Dynamic VAD / Noise Mode

Problem: Background noise causes false triggers or missed speech. Pattern: set_noise_mode tool adjusts VAD threshold mid-call. Presets: quiet (0.7), normal (0.85), noisy (0.95), very_noisy (0.98). Agent calls proactively on noise.

On-Screen Debug UI

Problem: console.log is useless when testing from a phone. Pattern: WebRTC client displays tool calls, results, errors, and key events inline.

Real-Time Awareness

Live Moment Capture

Problem: Important things said during a call are lost if the call drops or the post-call summary tool doesn't fire. Pattern: When the caller shares something important (feedback, ideas, personal stories, decisions), log it in real-time using a log_voice_request tool. Don't wait until the call ends. Tell the caller: "Got that, sending it to [Brain] now." Also stream key moments to [messaging platform] during the call so the main agent has awareness before the call is over.

Belt-and-Suspenders Post-Call

Problem: Post-call processing depends on the voice agent remembering to call the post_call_summary tool. If the call drops or the agent forgets, the call is lost. Pattern: Both the tool-based AND the automatic call-end handler should post structured signals. The call-end handler (fires on WebSocket close or /call-end) should post to [messaging platform] with:

  • Audio file path
  • Transcript file path (or warning if missing)
  • Tools used during the call
  • Explicit instruction: "[Brain]: Read the call, summarize, take action."

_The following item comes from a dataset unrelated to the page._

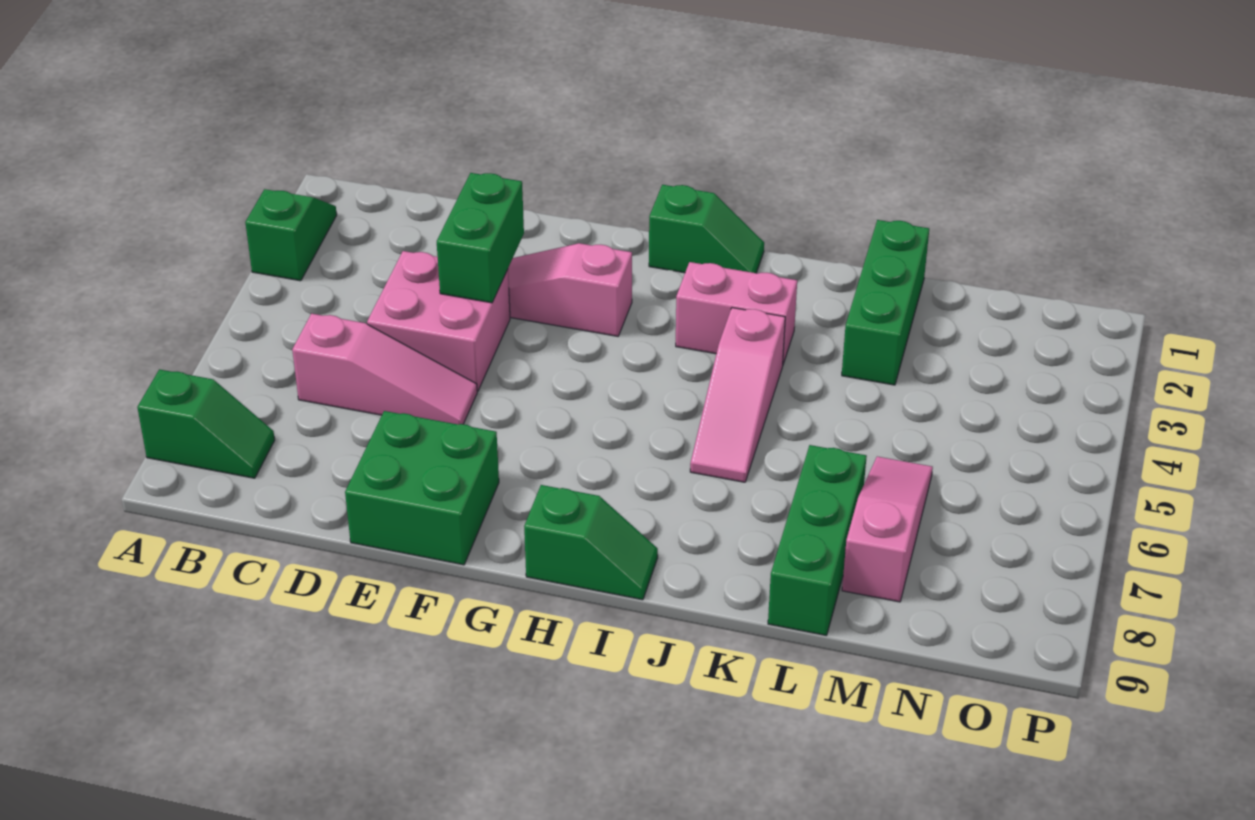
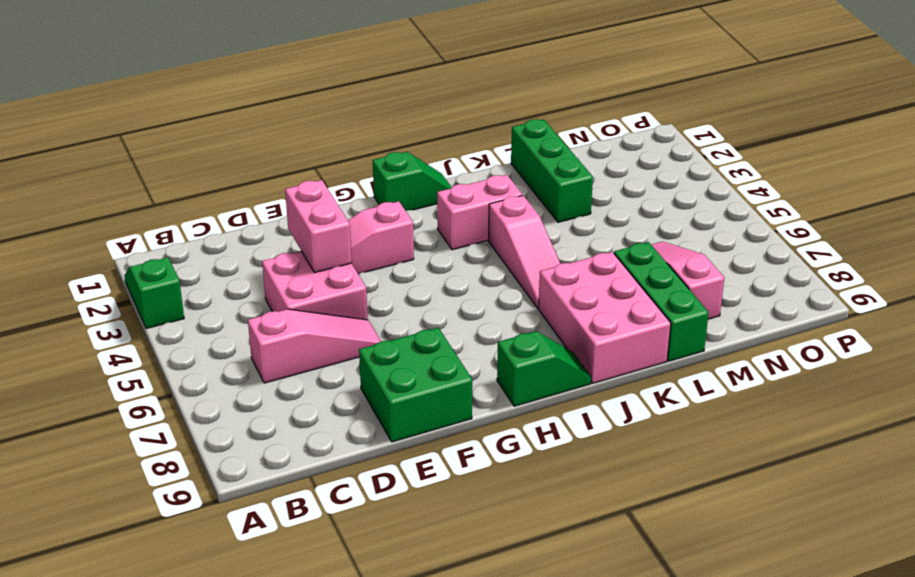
green slope A8:B8 level 1 top A -> none
green brick E3:E4 level 2 -> pink brick E3:E4 level 2
none -> pink brick J7:K9 level 1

This ensures every call gets processed regardless of whether the voice agent remembered to call the summary tool. Belt and suspenders.

Post-Call Processing

Mandatory 3-Step Post-Call

Problem: Main agent doesn't know a call happened. Pattern: Every call ends with three steps:

  1. Messaging notification — summary to [messaging platform]
  2. Transcript to brainbrain/meetings/YYYY-MM-DD-call-{caller}.md
  3. Audio to storage — Twilio MP3 or WebRTC webm/opus, uploaded to cloud storage

WebRTC Audio + Transcript Parity

Problem: WebRTC calls don't go through Twilio, no automatic logging. Pattern: Client captures audio (MediaRecorder, webm/opus) and transcript (per-turn POST to /transcript). On call end, POST to /call-end saves JSON log. Both channels produce identical output formats. Note: input_audio_transcription is NOT supported over WebRTC data channel — use Whisper post-call instead.

Dual API Event Handling

Problem: OpenAI Realtime API changed event names. Pattern: Handle both response.audio.delta (old) and response.output_audio.delta (new). Same for .done events. Future-proofs against API changes.

Brain Query Optimization

Report-Aware Query Routing

Problem: Voice queries about specific topics trigger slow vector searches. Pattern: Check the question against a keyword map BEFORE full brain search:

Keyword Report Loaded
email, inbox, mail inbox sweep report
social, twitter, mentions social engagement report
briefing, morning morning briefing
meeting meeting sync report
slack slack scan report
content, ideas content ideas report

Load up to 2,500 chars of matching report. Break after first match. Fall back to full brain search if no keyword matches.